Crimo is also seen draped in a Trump flag in a June 27, 2021, post on Twitter. The post is captioned with only the word “spam.”

Mark Heymann, 22, who said he went to Highland Park High School with Crimo, said Crimo was a rapper who released music when they were in school together.

Heymann said he doesn’t recall much about Crimo. “He always seemed a little off, but I can’t describe it much beyond that,” he said.

Crimo’s father, who reportedly owned convenience stores, staged an unsuccessful run for mayor of Highland Park in 2019.

In the neighborhood, the family were known as quiet people who kept to themselves, said people who lived on the block.

Michael Gammel, who lives next door, recalled one conversation in which the elder Crimo alluded to his son having trouble at school that the father described as “emotional issues.”

Gammel and another neighbor who didn’t want to be identified recalled the younger Crimo riding around on an electric scooter with loud music playing so people knew when he came and went. The last time, Gammel said, was Monday morning about 10.

Highland Park Mayor Nancy Rotering told NBC’s “TODAY” show Tuesday that she didn’t believe Crimo was previously known to police until Monday.

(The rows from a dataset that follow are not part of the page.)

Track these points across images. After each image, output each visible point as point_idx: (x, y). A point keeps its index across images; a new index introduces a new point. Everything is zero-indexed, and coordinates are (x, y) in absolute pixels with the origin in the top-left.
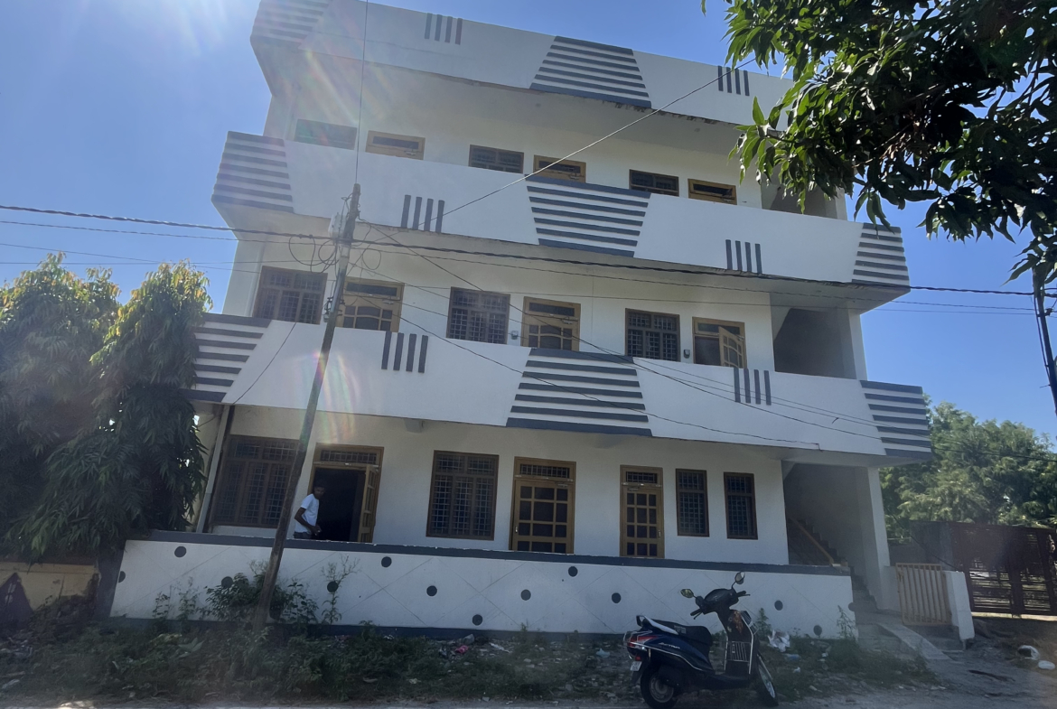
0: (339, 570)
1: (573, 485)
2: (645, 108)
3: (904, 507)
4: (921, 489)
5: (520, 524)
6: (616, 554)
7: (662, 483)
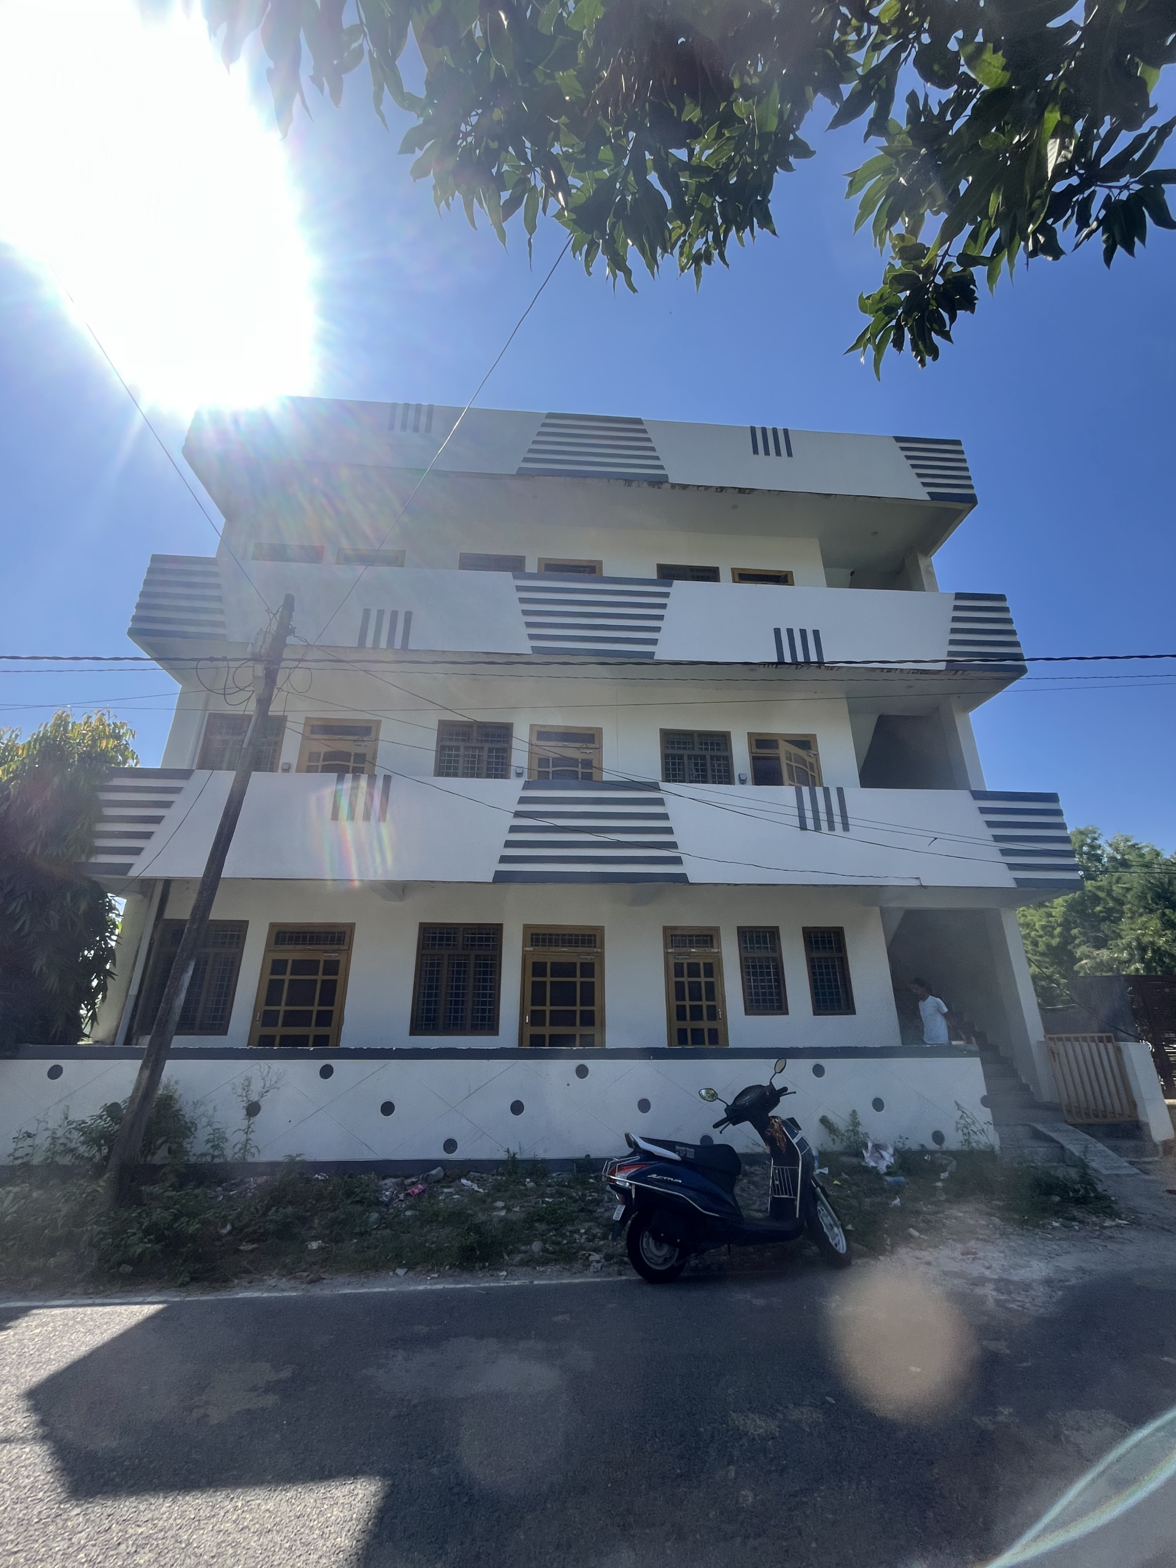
0: (257, 1087)
1: (601, 956)
2: (662, 483)
3: (1082, 967)
4: (1101, 943)
5: (533, 1011)
6: (662, 1042)
7: (719, 947)
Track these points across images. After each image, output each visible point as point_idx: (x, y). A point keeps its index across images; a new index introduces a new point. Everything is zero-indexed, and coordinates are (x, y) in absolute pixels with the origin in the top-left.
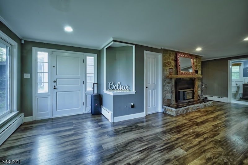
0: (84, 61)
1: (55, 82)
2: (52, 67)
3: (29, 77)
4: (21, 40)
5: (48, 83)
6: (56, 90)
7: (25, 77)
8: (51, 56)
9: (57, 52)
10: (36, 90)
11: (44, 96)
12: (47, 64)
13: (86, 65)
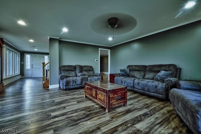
0: (44, 58)
1: (32, 65)
2: (31, 60)
3: (23, 63)
4: (21, 51)
5: (30, 65)
6: (33, 68)
7: (22, 63)
8: (31, 56)
9: (33, 55)
10: (26, 68)
11: (28, 70)
12: (29, 59)
13: (44, 59)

She revealed she knew him when he was in the Cub Scouts, a Boy Scouts of America program for children in kindergarten to fifth grade.

“I know him as somebody who was a Cub Scout when I was the Cub Scout leader,” she said. “It’s one of those things where you step back and you say, ‘What happened? How did somebody become this angry? This hateful?’ To then take it out on innocent people who literally were having a family day out.”

When asked what he was like back then, she replied, “He was just a little boy.”